• ATTIVITÀ DA SVOLGERE
• a. Riscriva in forma più concisa il paragrafo del testo sulle Sibille che inizia con «A Delfi nasce anche la figura della Pizia», mantenendone i fatti principali.
• b. Trascriva fedelmente dal testo sulle Sibille il passo compreso tra "Le manifestazioni della" e "nome di Taraxandra.".

• TESTO ESTRATTO
Sibylla dicitur omnis puella cuius pectus numen recipit“. Si chiama Sibilla ogni fanciulla che accoglie la potenza divina nel suo petto. (Servio Honoratus, ad Aeneidos, III 445 ca D.C.).

Le Sibille erano vergini, pensate a volte come giovinette e a volte come vecchie incartapecorite, che, quando erano ispirate, quasi possedute, da Apollo rivelavano il futuro.

In Grecia non si trova alcuna traccia nella religione olimpica della sibilla, ma, la sua figura si è sviluppata con l’influsso del culto di Dioniso, caratterizzato dalla possessione demonica.

A Delfi nasce anche la figura della Pizia, influenzata dalla stessa possessione di Dioniso. Ma, mentre la Pizia ha una manifestazione più determinata e più controllata, la Sibilla ha una maggiore libertà d’ispirazione non essendo legata a nessun santuario. 

La Sibilla, profetessa di sciagure, è molto popolare soprattutto dal popolo che è sempre preoccupato del male che può colpirlo ed ascolta con piacere chi, dopo averglielo prospettato,  gli suggerisce anche il modo di evitarlo.

La Sibilla con bocca delirante dice cose di cui non si ride, non abbellite, non profumate e con la sua voce oltrepassa mille anni per il divino che è in lei. “. (Eraclito. frammento 92, in Hermann Diels).

Le manifestazioni della Sibilla sono quasi sempre associate a una fonte sacra o a un antro.

L’enciclopedia Treccani propone un elenco di sibille (rif. http://www.treccani.it/enciclopedia/sibilla_%28Enciclopedia-Italiana%29/)

1. Sibilla Eritrea, nata a Eritre dove si mostrava la grotta dove era nata. Contemporanea della guerra di Troia, aveva vissuto dieci generazioni. Il suo nome è Erofile.
2. Sibilla di Marpesso forse è la stessa di quella eritrea sia per il nome (Erofile) che il luogo di manifestazione  (Marpesso presso Eritre). È detta anche Gergitica, Troiana, Ellespontica, Frigia.
3. Sibilla di Samo chiamata Phyto. Forse vissuta nella XXIX Olimpiade, cioè ai tempi di Numa.
4. Sibilla Frigia localizzata in Ancira, con il nome di Taraxandra.
5. Sibilla di Sardi, detta anche Efesia, è uno sdoppiamento di Erofile come la seguente.
6. Sibilla Rodia.

• DATI FORNITI
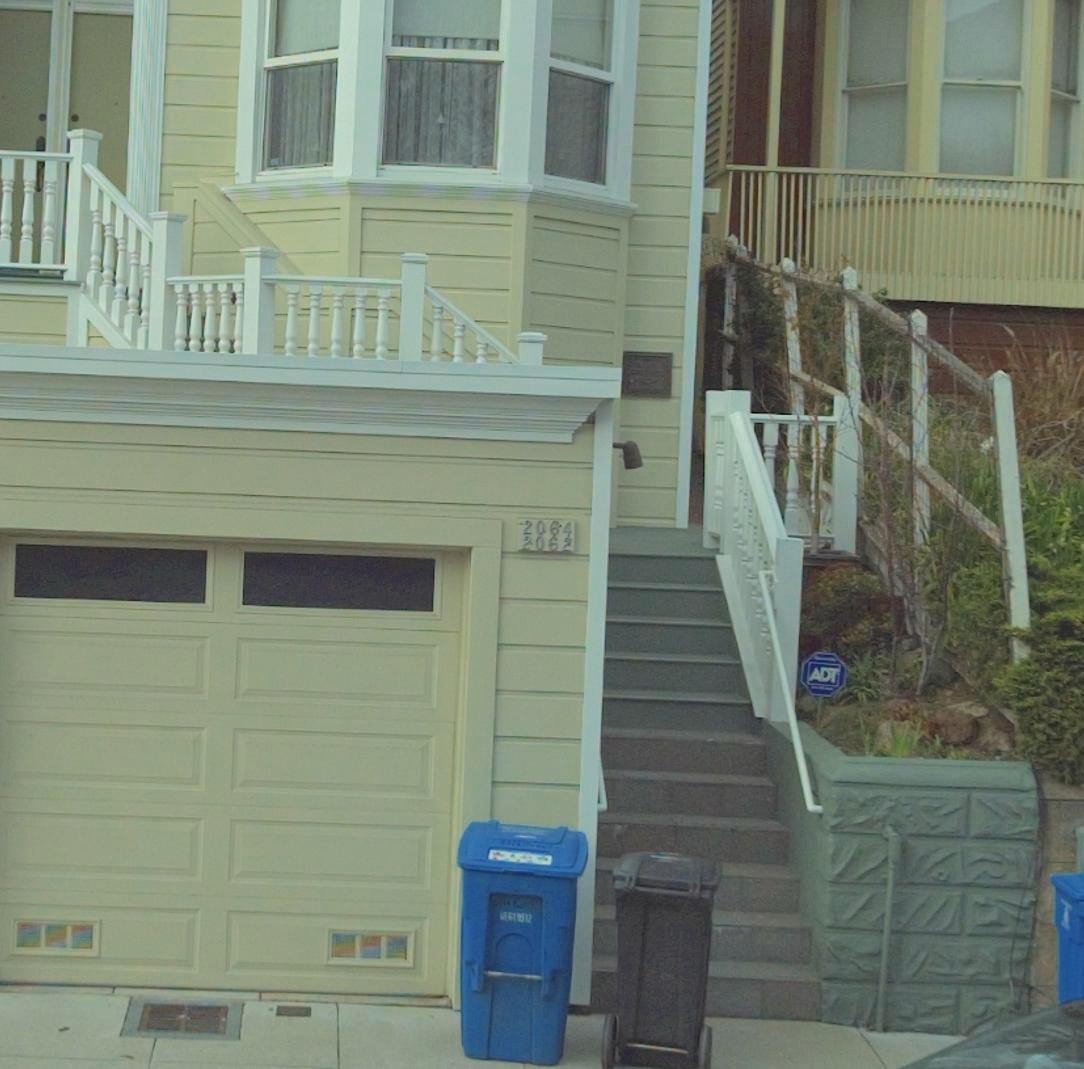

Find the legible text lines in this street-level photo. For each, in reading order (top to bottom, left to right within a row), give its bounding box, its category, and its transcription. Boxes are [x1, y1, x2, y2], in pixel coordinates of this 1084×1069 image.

• RISPOSTE FINALI
• a. A Delfi nasce anche la Pizia, influenzata come la Sibilla dalla possessione dionisiaca. La Pizia si manifesta in modo più determinato e controllato. La Sibilla, non legata ad alcun santuario, gode invece di maggiore libertà d'ispirazione.

• b.
Le manifestazioni della Sibilla sono quasi sempre associate a una fonte sacra o a un antro.

L’enciclopedia Treccani propone un elenco di sibille (rif. http://www.treccani.it/enciclopedia/sibilla_%28Enciclopedia-Italiana%29/)

1. Sibilla Eritrea, nata a Eritre dove si mostrava la grotta dove era nata. Contemporanea della guerra di Troia, aveva vissuto dieci generazioni. Il suo nome è Erofile.
2. Sibilla di Marpesso forse è la stessa di quella eritrea sia per il nome (Erofile) che il luogo di manifestazione  (Marpesso presso Eritre). È detta anche Gergitica, Troiana, Ellespontica, Frigia.
3. Sibilla di Samo chiamata Phyto. Forse vissuta nella XXIX Olimpiade, cioè ai tempi di Numa.
4. Sibilla Frigia localizzata in Ancira, con il nome di Taraxandra.